OPINI - Persetujuan Dewan Perwakilan Rakyat Daerah (DPRD) Kabupaten Barru atas usulan utang pemerintah daerah sebesar Rp31 miliar menimbulkan pertanyaan serius di benak masyarakat.
Keputusan ini, yang disahkan melalui Sidang Paripurna, seakan menabuh genderang optimisme pembangunan. Namun, di balik narasi kemajuan yang digaungkan, tersimpan potensi risiko finansial yang bisa menjadi beban berat bagi generasi mendatang.
Persetujuan utang ini dikabarkan akan digunakan untuk membiayai proyek-proyek strategis. Pertanyaannya, seberapa mendesak dan relevan proyek-proyek ini jika harus dibiayai dengan utang? Apakah pemerintah daerah tidak memiliki alternatif lain yang lebih berkelanjutan? Utang, pada hakikatnya, bukanlah solusi ajaib.
Ia adalah instrumen keuangan yang harus digunakan dengan sangat hati-hati, terutama jika dikaitkan dengan dana pinjaman jangka panjang yang bunganya harus dibayar oleh rakyat.
Transparansi dan Akuntabilitas yang Dipertanyakan
Salah satu poin krusial yang patut disoroti adalah transparansi dan akuntabilitas. Masyarakat berhak tahu secara rinci, proyek apa saja yang akan dibiayai, berapa anggaran pastinya, dan bagaimana skema pengembalian utang tersebut.
Publikasi detail mengenai alokasi dana dan proyeksi manfaat jangka panjang menjadi keharusan. Tanpa informasi yang jelas, keputusan ini hanya akan memunculkan kecurigaan dan kekhawatiran.
Apakah keputusan ini murni demi kepentingan publik atau ada agenda lain yang tersembunyi?
DPRD, sebagai perwakilan rakyat, seharusnya bertindak sebagai penjaga gerbang terakhir dari setiap kebijakan yang berpotensi merugikan masyarakat.
Peran pengawasan mereka tidak boleh hanya sebatas "cap stempel" persetujuan. Mereka harus memastikan bahwa setiap rupiah utang yang diambil benar-benar akan menghasilkan multiplier effect yang signifikan bagi perekonomian lokal dan kesejahteraan rakyat, bukan sekadar memoles wajah kota dengan proyek-proyek mercusuar yang minim manfaat langsung.
Mempertaruhkan Masa Depan
Bupati Barru, dalam berbagai kesempatan, selalu menekankan pentingnya pembangunan infrastruktur untuk memacu pertumbuhan. Namun, pertumbuhan seperti apa yang kita inginkan jika fondasinya dibangun di atas tumpukan utang? Risiko gagal bayar, meskipun kecil, tetap ada.
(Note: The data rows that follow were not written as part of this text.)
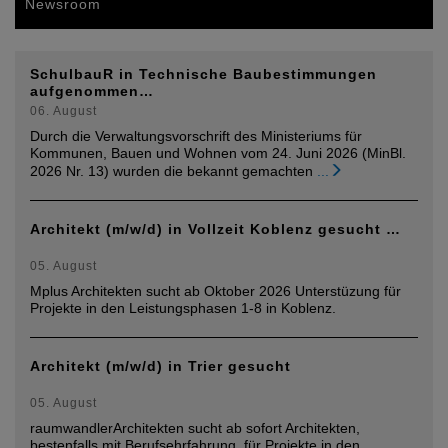
Newsroom
SchulbauR in Technische Baubestimmungen
aufgenommen…
06. August
Durch die Verwaltungsvorschrift des Ministeriums für
Kommunen, Bauen und Wohnen vom 24. Juni 2026 (MinBl.
2026 Nr. 13) wurden die bekannt gemachten
...
Architekt (m/w/d) in Vollzeit Koblenz gesucht …
05. August
Mplus Architekten sucht ab Oktober 2026 Unterstüzung für
Projekte in den Leistungsphasen 1-8 in Koblenz.
Architekt (m/w/d) in Trier gesucht
05. August
raumwandlerArchitekten sucht ab sofort Architekten,
bestenfalls mit Berufsehrfahrung, für Projekte in den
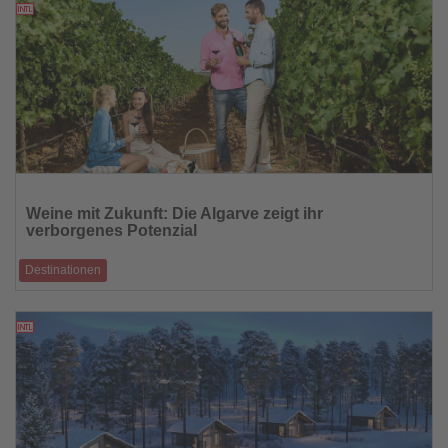
14.11.2025
Lesen
Sie
Weine mit Zukunft: Die Algarve zeigt ihr
die
verborgenes Potenzial
Nachrichten
Destinationen
Fünf Weingüter, jahrtausendealte Tradition und moderne Vinifikation
13.11.2025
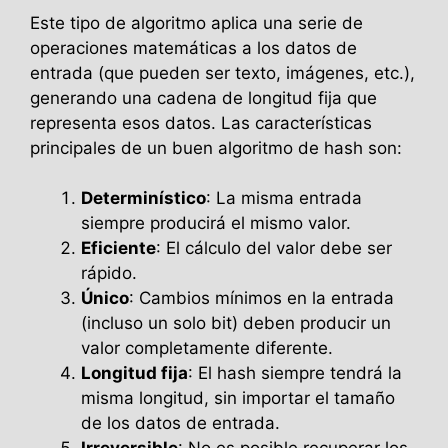
Este tipo de algoritmo aplica una serie de
operaciones matemáticas a los datos de
entrada (que pueden ser texto, imágenes, etc.),
generando una cadena de longitud fija que
representa esos datos. Las características
principales de un buen algoritmo de hash son:
Determinístico
: La misma entrada
siempre producirá el mismo valor.
Eficiente
: El cálculo del valor debe ser
rápido.
Único
: Cambios mínimos en la entrada
(incluso un solo bit) deben producir un
valor completamente diferente.
Longitud fija
: El hash siempre tendrá la
misma longitud, sin importar el tamaño
de los datos de entrada.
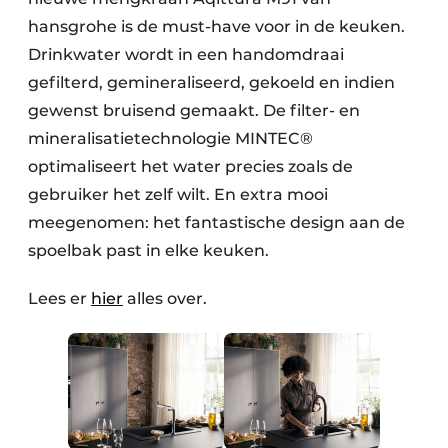
hansgrohe is de must-have voor in de keuken.
Drinkwater wordt in een handomdraai
gefilterd, gemineraliseerd, gekoeld en indien
gewenst bruisend gemaakt. De filter- en
mineralisatietechnologie MINTEC®
optimaliseert het water precies zoals de
gebruiker het zelf wilt. En extra mooi
meegenomen: het fantastische design aan de
spoelbak past in elke keuken.
Lees er
hier
alles over.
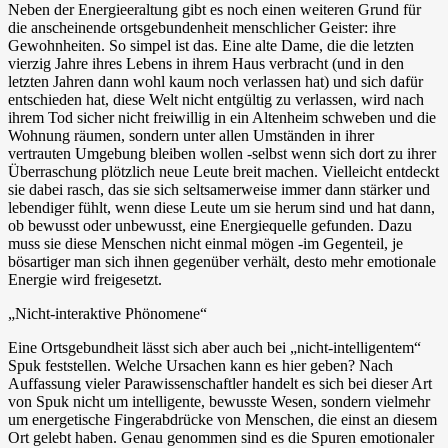
Neben der Energieeraltung gibt es noch einen weiteren Grund für
die anscheinende ortsgebundenheit menschlicher Geister: ihre
Gewohnheiten. So simpel ist das. Eine alte Dame, die die letzten
vierzig Jahre ihres Lebens in ihrem Haus verbracht (und in den
letzten Jahren dann wohl kaum noch verlassen hat) und sich dafür
entschieden hat, diese Welt nicht entgültig zu verlassen, wird nach
ihrem Tod sicher nicht freiwillig in ein Altenheim schweben und die
Wohnung räumen, sondern unter allen Umständen in ihrer
vertrauten Umgebung bleiben wollen -selbst wenn sich dort zu ihrer
Überraschung plötzlich neue Leute breit machen. Vielleicht entdeckt
sie dabei rasch, das sie sich seltsamerweise immer dann stärker und
lebendiger fühlt, wenn diese Leute um sie herum sind und hat dann,
ob bewusst oder unbewusst, eine Energiequelle gefunden. Dazu
muss sie diese Menschen nicht einmal mögen -im Gegenteil, je
bösartiger man sich ihnen gegenüber verhält, desto mehr emotionale
Energie wird freigesetzt.
„Nicht-interaktive Phönomene“
Eine Ortsgebundheit lässt sich aber auch bei „nicht-intelligentem“
Spuk feststellen. Welche Ursachen kann es hier geben? Nach
Auffassung vieler Parawissenschaftler handelt es sich bei dieser Art
von Spuk nicht um intelligente, bewusste Wesen, sondern vielmehr
um energetische Fingerabdrücke von Menschen, die einst an diesem
Ort gelebt haben. Genau genommen sind es die Spuren emotionaler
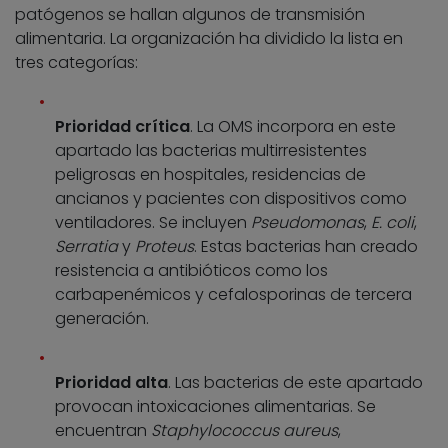
patógenos se hallan algunos de transmisión
alimentaria. La organización ha dividido la lista en
tres categorías:
Prioridad crítica
. La OMS incorpora en este
apartado las bacterias multirresistentes
peligrosas en hospitales, residencias de
ancianos y pacientes con dispositivos como
ventiladores. Se incluyen
Pseudomonas
,
E. coli
,
Serratia
y
Proteus
. Estas bacterias han creado
resistencia a antibióticos como los
carbapenémicos y cefalosporinas de tercera
generación.
Prioridad alta
. Las bacterias de este apartado
provocan intoxicaciones alimentarias. Se
encuentran
Staphylococcus aureus
,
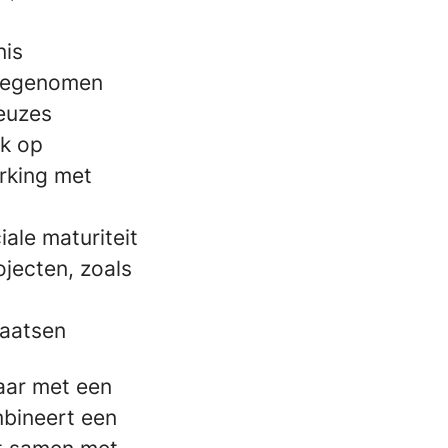
nis
meegenomen
keuzes
rk op
rking met
ale maturiteit
ojecten, zoals
laatsen
laar met een
mbineert een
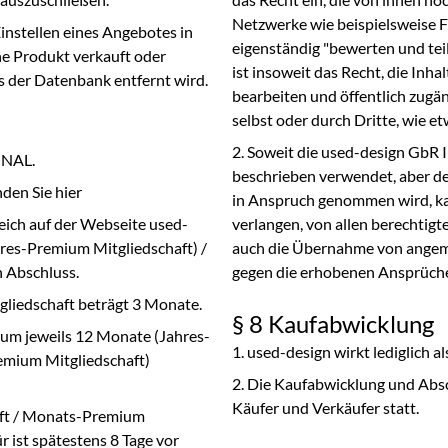
Netzwerke wie beispielsweise F
instellen eines Angebotes in
eigenständig "bewerten und teil
e Produkt verkauft oder
ist insoweit das Recht, die Inhal
s der Datenbank entfernt wird.
bearbeiten und öffentlich zugän
selbst oder durch Dritte, wie e
Soweit die used-design GbR In
ONAL.
beschrieben verwendet, aber de
nden Sie
hier
in Anspruch genommen wird, ka
ich auf der Webseite used-
verlangen, von allen berechtigt
ahres-Premium Mitgliedschaft) /
auch die Übernahme von angeme
 Abschluss.
gegen die erhobenen Ansprüch
gliedschaft beträgt 3 Monate.
§ 8 Kaufabwicklung
 um jeweils 12 Monate (Jahres-
used-design wirkt lediglich a
emium Mitgliedschaft)
Die Kaufabwicklung und Absch
Käufer und Verkäufer statt.
aft / Monats-Premium
r ist spätestens 8 Tage vor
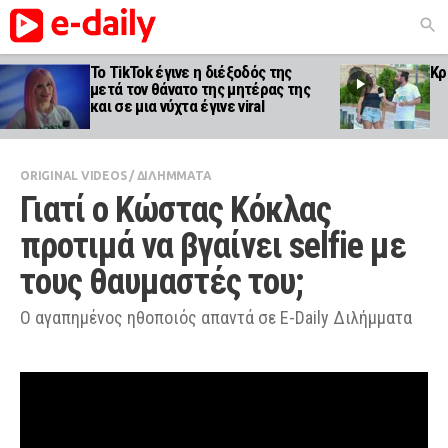
Το TikTok έγινε η διέξοδός της
Κρ
μετά τον θάνατο της μητέρας της
και σε μια νύχτα έγινε viral
ORIGINAL VIDEOS
/
ΔΙΛΗΜΜΑΤΑ
Γιατί ο Κώστας Κόκλας 
προτιμά να βγαίνει selfie με 
τους θαυμαστές του;
Ο αγαπημένος ηθοποιός απαντά σε Ε-Daily Διλήμματα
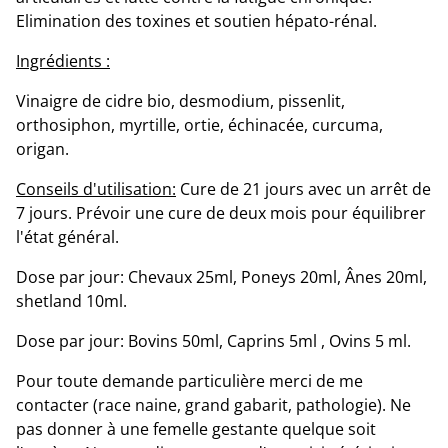
Elimination des toxines et soutien hépato-rénal.
Ingrédients :
Vinaigre de cidre bio, desmodium, pissenlit,
orthosiphon, myrtille, ortie, échinacée, curcuma,
origan.
Conseils d'utilisation:
Cure de 21 jours avec un arrêt de
7 jours. Prévoir une cure de deux mois pour équilibrer
l'état général.
Dose par jour: Chevaux 25ml, Poneys 20ml, Ânes 20ml,
shetland 10ml.
Dose par jour: Bovins 50ml, Caprins 5ml , Ovins 5 ml.
Pour toute demande particulière merci de me
contacter (race naine, grand gabarit, pathologie). Ne
pas donner à une femelle gestante quelque soit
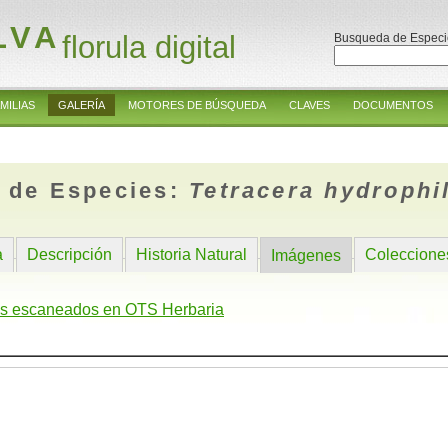
LVA
florula digital
Busqueda de Especi
MILIAS
GALERÍA
MOTORES DE BÚSQUEDA
CLAVES
DOCUMENTOS
 de Especies:
Tetracera hydrophi
a
Descripción
Historia Natural
Coleccione
Imágenes
s escaneados en OTS Herbaria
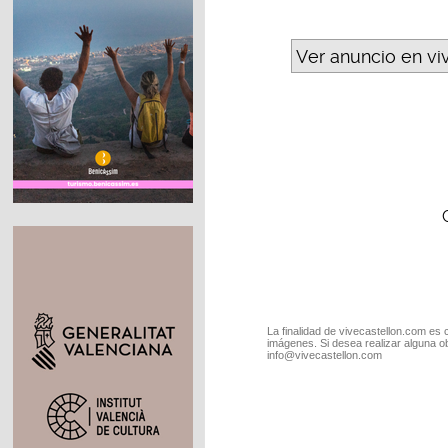
Ver anuncio en vi
La finalidad de vivecastellon.com es 
imágenes. Si desea realizar alguna o
info@vivecastellon.com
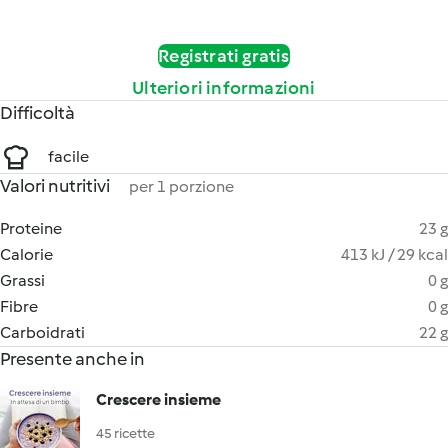
Registrati gratis
Ulteriori informazioni
Difficoltà
facile
Valori nutritivi
per 1 porzione
Proteine
23 g
Calorie
413 kJ / 29 kcal
Grassi
0 g
Fibre
0 g
Carboidrati
22 g
Presente anche in
Crescere insieme
45 ricette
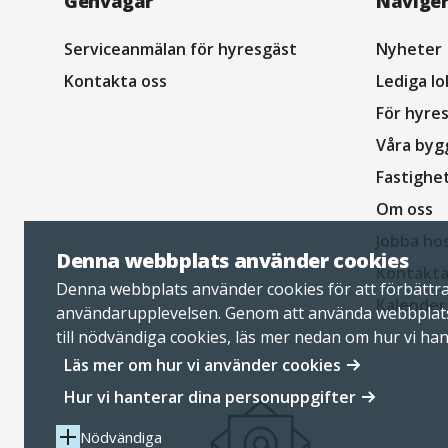
Navigation
Genvägar
Navige
sidfot
Serviceanmälan för hyresgäst
Nyheter
Kontakta oss
Lediga lo
För hyre
Våra byg
Fastighe
Om oss
Jobba ho
Denna webbplats använder cookies
Kontakta
Denna webbplats använder cookies för att förbättr
Kalender
användarupplevelsen. Genom att använda webbplat
till nödvändiga cookies, läs mer nedan om hur vi ha
personuppgifter.
Läs mer om hur vi använder cookies
Hur vi hanterar dina personuppgifter
Nödvändiga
Apalagi, jika proyek yang dibiayai tidak berjalan sesuai harapan atau tidak menghasilkan pendapatan yang memadai untuk mengembalikan pinjaman. Pada akhirnya, yang akan menanggung beban adalah rakyat Barru melalui potensi kenaikan pajak daerah atau pemotongan anggaran untuk sektor-sektor esensial lain seperti pendidikan dan kesehatan.
Masyarakat Barru kini menanti realisasi janji-janji yang mengiringi utang Rp31 miliar ini. Semoga saja, utang ini benar-benar menjadi investasi untuk kesejahteraan, bukan sekadar beban yang akan membelenggu masa depan. Kesejahteraan rakyat harus menjadi prioritas utama, bukan sekadar kata-kata manis dalam pidato politik.